--- TEXT PROVIDED Enclosed Below ---

Please introduce yourself! 

My name is Soraya Darabi and I’m the co-founder of Zady. I enjoy creating, reading, cooking and walking. In life, I value the simple things: family, friendship and new conversations.  The best conversations are with audacious thinkers and social entrepreneurs who want to make a difference and positively impact human lives on a grand scale.

the style line zady

What impact has slow fashion had on your approach to personal style?

Before Zady, I never thought twice about curbing a bad mood with a shopping trip, or owning more clothing than I actually wore. Now, as part of the slow fashion community, I own far fewer items of clothing but each individual piece is constructed well and made to last.  I think twice now about the origins of where fashion comes from before I shop and I encourage my family and friends to be mindful of how and where their items of clothing were made.  Style to me, now, is about minimalism and owning a classic wardrobe that can be mixed and matched together, elegantly. It’s about the essential items and not the trends.

--- End of Enclosed TEXT PROVIDED ---
--- INPUT DATA Enclosed Below ---

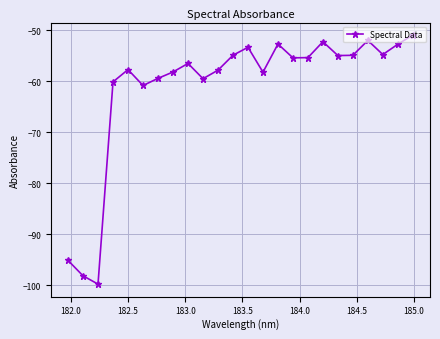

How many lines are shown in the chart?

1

--- End of Enclosed INPUT DATA ---

- _REQUIRED ACTION_: Reproduce word for word the stretch of the slow fashion interview from "Before Zady, I" through "not the trends.".

- _RESULT OF THE EXERCISE_:
Before Zady, I never thought twice about curbing a bad mood with a shopping trip, or owning more clothing than I actually wore. Now, as part of the slow fashion community, I own far fewer items of clothing but each individual piece is constructed well and made to last.  I think twice now about the origins of where fashion comes from before I shop and I encourage my family and friends to be mindful of how and where their items of clothing were made.  Style to me, now, is about minimalism and owning a classic wardrobe that can be mixed and matched together, elegantly. It’s about the essential items and not the trends.